Editor’s note: Tat-Tuesday is a weekly series that features students around campus and their tattoos.

Lexie Mulkey

Lexie Mulkey used to be a chemistry major until she took a political theory class, which inspired her to pursue a degree in Humanities instead. Though chemistry is not her main field of study now, a part of it stays with her forever on her arm.

“One thing I liked about chemistry was the delta because it signifies change, but because the triangle’s open, it means that you’re open to your change and the thing above it means you’re moving towards your change.”

But accepting change doesn’t mean never looking back. Mulkey said she wanted to make sure to hold on to some of the past while still moving forward. For her, the trees in the triangle remind her of her childhood home.

“I remember being a kid and always just going there,” Mulkey said. “I guess that’s just the most peaceful times I’ve ever had. So it’s like keeping a piece of your past but always moving towards your change.”

Kevin Vu

After working on a personal project studying tattoo culture in Japan, Kevin Vu, a computer science senior, became interested in getting one himself. Following many hours of research, he decided to get a sleeve that honors his family, religion and virtues.

“ … (the lotuses) just (represent) my family because there’s four of us, and we’re Vietnamese, so the Vietnamese flower is a lotus so I thought that be nice to represent that,” Vu said.

Vu said the lion represents his astrological sign, the Leo, and the rosary around its neck showcases his Catholic faith. Aside from images commemorating him and his family, he has a section to keep him looking ahead.

“(The eye) is just a reminder for me to have an open mind and look forward to the future in a way,” Vu said.
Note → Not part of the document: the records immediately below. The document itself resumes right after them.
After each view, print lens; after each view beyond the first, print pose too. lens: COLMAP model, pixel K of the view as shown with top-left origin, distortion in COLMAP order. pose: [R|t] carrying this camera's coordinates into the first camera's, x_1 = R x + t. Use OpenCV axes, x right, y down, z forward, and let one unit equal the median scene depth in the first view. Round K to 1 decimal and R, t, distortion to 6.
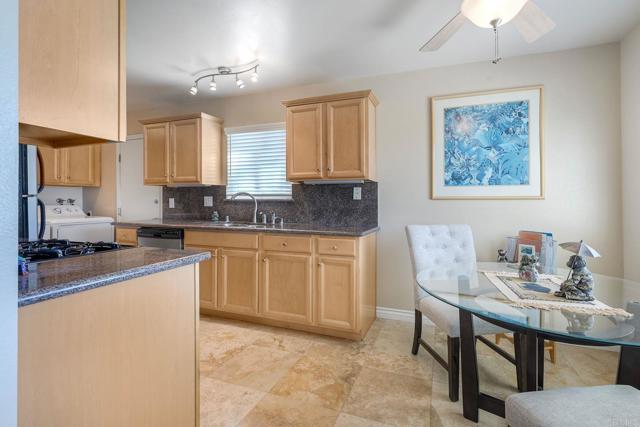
lens RADIAL K [[288.3, 0, 339.7], [0, 288.3, 202.2], [0, 0, 1]] dist [-0.007534, 0.000535]
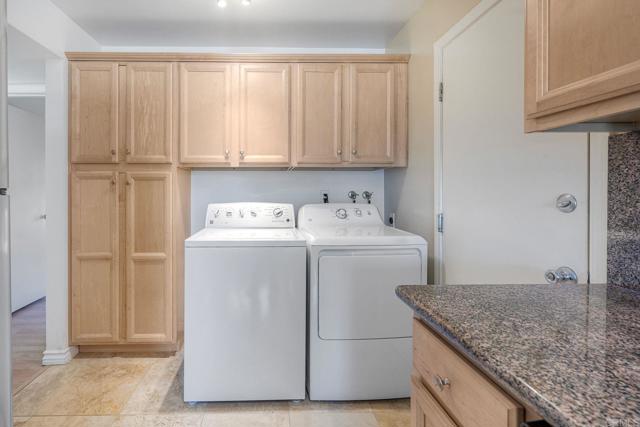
lens RADIAL K [[288.3, 0, 290.7], [0, 288.3, 189.8], [0, 0, 1]] dist [-0.007534, 0.000535]
pose [[0.407704, -0.008313, -0.913076, -0.770851], [0.000324, 0.999960, -0.008960, -0.017672], [0.913114, 0.003357, 0.407691, 1.022327]]
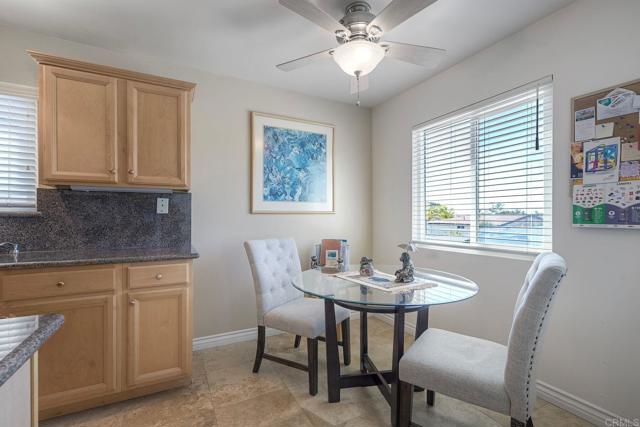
lens RADIAL K [[288.3, 0, 324.4], [0, 288.3, 217.6], [0, 0, 1]] dist [-0.007534, 0.000535]
pose [[0.667507, -0.007400, 0.744567, -0.254628], [0.002293, 0.999966, 0.007882, -0.003465], [-0.744600, -0.003554, 0.667501, 0.144267]]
With just a few empty spaces left on his arm, Vu said he is waiting for inspiration to fill up to a full sleeve.

Matt Poling

Everyone goes through challenges in life, and this truth inspired biology senior Matt Poling’s tattoos. According to Poling, the three-quarter sleeve of a dragon soaring from a pond to the heavens represents the journey to enlightenment and overcoming challenges on the way.

“The dragon comes out of the water and starts off as a koi fish,” Poling said. “For me, the personal meaning is it doesn’t matter what kind of crap life throws at you. If you just keep trying and trying and trying, you can achieve enlightenment or achieve what you want.”

Poling has only a few more credits to complete before applying to physical therapy school. He overcame many challenges to get to this point, and some of them are chronicled on his arm.

“(The tattoo has) a couple (of) lotuses representing a different struggles in life that I’ve been through,” Poling said.

Peyton Allen

When biology junior Peyton Allen was a freshman, he commemorated one of his favorite comics and movies, “V for Vendetta,” with his first tattoo. Although he loved the design, his parents thought otherwise.

“I originally wanted more, but my parents were not happy so I’m holding off for a while,” Allen said. “My mom cried, but after a that she was like, ‘Well there’s nothing I can do.’”

Allen said “V for Vendetta” resonated with him because of its anti-authoritarian themes.

Allen said he plans to add to his tattoo collection one day with a similar piece on his other shoulder, representing the character Rorschach, from the comic book movie “Watchmen,” overlooking New York City. But that’s after he pays for med school, of course.